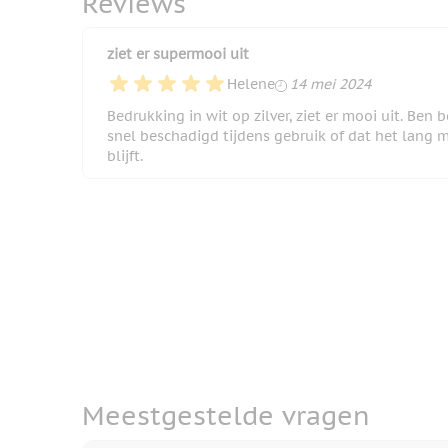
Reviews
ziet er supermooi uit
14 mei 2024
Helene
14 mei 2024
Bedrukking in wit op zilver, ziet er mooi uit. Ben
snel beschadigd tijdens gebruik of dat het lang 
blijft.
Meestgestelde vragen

---------------

▶ **TASK INSTRUCTIONS**
Set down the lines above precisely as they appear, omitting the picture.

▶ **WRITTEN RESPONSE**
Reviews
ziet er supermooi uit
14 mei 2024
Helene
14 mei 2024
Bedrukking in wit op zilver, ziet er mooi uit. Ben
snel beschadigd tijdens gebruik of dat het lang 
blijft.
Meestgestelde vragen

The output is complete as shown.